TO BE DONE :: Retype the items below exactly, from their first line through the line that contains "text_box Local (pc".
==*==
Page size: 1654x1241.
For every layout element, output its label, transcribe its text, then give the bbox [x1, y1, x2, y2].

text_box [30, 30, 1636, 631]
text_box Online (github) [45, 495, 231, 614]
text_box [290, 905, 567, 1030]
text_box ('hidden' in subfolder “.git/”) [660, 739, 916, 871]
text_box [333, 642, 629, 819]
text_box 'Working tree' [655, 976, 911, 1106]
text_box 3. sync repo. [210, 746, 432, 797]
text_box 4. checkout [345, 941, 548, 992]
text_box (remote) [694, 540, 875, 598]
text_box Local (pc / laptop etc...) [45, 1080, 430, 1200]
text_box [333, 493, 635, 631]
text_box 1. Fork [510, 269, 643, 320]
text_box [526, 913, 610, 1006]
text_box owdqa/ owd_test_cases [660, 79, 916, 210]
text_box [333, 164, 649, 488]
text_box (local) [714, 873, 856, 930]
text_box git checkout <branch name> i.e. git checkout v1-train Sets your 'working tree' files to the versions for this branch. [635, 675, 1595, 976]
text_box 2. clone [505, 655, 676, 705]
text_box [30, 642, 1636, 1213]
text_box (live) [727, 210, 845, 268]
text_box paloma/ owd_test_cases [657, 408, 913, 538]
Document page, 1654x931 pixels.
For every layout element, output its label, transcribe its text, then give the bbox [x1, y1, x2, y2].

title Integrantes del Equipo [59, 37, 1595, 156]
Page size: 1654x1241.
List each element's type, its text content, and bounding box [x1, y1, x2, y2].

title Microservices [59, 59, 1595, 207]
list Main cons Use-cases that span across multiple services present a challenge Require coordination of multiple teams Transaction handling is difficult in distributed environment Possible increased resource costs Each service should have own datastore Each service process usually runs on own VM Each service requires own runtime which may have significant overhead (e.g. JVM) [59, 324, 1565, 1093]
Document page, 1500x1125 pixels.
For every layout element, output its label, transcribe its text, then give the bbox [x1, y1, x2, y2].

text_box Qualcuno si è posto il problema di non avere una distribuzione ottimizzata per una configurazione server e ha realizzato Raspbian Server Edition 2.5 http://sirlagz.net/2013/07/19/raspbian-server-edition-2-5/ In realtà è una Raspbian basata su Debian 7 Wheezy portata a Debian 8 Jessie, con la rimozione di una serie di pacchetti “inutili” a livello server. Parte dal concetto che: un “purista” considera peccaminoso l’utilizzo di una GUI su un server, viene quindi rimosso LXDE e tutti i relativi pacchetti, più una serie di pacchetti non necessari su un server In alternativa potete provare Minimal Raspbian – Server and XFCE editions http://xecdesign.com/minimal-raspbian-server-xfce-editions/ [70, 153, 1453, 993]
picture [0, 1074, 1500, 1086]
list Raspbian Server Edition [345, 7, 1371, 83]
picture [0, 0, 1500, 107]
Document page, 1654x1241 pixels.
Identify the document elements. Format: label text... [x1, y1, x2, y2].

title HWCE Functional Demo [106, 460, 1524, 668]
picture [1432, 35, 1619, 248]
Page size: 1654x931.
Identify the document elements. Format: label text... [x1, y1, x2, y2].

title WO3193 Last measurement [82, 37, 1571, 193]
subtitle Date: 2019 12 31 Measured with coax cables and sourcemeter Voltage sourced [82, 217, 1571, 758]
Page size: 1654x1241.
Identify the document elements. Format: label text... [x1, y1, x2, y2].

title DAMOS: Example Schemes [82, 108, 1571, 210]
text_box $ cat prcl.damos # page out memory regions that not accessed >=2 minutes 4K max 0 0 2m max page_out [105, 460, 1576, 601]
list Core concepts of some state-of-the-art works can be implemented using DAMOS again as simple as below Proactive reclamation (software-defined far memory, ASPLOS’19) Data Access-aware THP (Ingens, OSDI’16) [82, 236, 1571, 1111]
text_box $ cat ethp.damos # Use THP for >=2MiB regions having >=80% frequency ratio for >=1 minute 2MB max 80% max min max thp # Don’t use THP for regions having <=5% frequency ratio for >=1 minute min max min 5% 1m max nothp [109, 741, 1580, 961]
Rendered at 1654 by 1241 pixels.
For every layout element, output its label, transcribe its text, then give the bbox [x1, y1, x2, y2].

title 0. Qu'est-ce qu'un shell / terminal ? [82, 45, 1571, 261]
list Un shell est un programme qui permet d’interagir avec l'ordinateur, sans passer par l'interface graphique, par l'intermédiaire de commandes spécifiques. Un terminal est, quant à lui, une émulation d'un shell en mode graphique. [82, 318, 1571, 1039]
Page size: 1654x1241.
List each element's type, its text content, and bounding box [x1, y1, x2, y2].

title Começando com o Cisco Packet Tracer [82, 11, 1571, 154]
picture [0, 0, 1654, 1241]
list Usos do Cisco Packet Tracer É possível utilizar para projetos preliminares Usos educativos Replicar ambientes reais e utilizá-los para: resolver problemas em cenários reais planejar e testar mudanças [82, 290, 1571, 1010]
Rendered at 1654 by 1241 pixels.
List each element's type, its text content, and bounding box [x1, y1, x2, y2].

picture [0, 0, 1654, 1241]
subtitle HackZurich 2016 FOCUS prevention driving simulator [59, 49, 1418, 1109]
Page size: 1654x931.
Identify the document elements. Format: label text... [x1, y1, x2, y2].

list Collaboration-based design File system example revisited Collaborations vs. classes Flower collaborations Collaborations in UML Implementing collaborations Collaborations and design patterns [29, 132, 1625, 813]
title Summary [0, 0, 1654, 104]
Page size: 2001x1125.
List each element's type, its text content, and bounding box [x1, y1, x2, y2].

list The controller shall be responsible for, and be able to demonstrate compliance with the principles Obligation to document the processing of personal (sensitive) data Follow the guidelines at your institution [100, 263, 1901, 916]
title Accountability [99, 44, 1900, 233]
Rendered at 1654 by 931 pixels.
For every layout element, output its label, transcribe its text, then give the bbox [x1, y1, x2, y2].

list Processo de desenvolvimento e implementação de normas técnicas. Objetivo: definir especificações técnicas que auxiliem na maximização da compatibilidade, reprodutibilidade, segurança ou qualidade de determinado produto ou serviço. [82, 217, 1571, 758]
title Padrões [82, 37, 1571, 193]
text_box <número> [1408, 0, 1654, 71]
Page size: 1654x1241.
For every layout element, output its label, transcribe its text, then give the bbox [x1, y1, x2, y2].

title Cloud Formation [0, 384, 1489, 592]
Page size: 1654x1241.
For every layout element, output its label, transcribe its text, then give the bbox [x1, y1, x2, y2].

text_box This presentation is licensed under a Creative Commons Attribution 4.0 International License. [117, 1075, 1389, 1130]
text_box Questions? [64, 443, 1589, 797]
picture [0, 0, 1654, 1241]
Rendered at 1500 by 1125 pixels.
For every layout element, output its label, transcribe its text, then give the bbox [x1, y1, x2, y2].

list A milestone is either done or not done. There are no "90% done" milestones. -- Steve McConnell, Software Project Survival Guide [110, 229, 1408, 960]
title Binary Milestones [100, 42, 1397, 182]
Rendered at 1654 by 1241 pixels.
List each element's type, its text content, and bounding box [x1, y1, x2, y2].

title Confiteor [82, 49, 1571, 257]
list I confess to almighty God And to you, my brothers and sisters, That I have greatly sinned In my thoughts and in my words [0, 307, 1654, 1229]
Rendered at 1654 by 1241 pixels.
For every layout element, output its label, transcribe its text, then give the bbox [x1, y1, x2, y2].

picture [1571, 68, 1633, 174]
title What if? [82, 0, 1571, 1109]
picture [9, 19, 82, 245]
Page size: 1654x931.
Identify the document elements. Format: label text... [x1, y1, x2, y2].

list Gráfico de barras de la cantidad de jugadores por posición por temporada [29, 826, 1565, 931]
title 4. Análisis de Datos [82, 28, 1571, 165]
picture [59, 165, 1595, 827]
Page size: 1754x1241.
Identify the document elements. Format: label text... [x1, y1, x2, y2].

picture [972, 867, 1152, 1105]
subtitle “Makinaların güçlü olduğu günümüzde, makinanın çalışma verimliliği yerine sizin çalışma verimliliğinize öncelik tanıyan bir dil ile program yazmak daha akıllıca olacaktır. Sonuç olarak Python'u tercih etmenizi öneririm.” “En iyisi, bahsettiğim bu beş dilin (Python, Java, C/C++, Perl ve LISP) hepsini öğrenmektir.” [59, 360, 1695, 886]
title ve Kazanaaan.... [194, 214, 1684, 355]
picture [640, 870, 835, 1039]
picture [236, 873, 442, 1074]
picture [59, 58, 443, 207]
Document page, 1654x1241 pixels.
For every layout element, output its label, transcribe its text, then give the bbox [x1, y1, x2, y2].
==*==
EXERCISE OUTPUT ::
Page size: 1654x1241.
For every layout element, output its label, transcribe its text, then give the bbox [x1, y1, x2, y2].

text_box [30, 30, 1636, 631]
text_box Online (github) [45, 495, 231, 614]
text_box [290, 905, 567, 1030]
text_box ('hidden' in subfolder “.git/”) [660, 739, 916, 871]
text_box [333, 642, 629, 819]
text_box 'Working tree' [655, 976, 911, 1106]
text_box 3. sync repo. [210, 746, 432, 797]
text_box 4. checkout [345, 941, 548, 992]
text_box (remote) [694, 540, 875, 598]
text_box Local (pc / laptop etc...) [45, 1080, 430, 1200]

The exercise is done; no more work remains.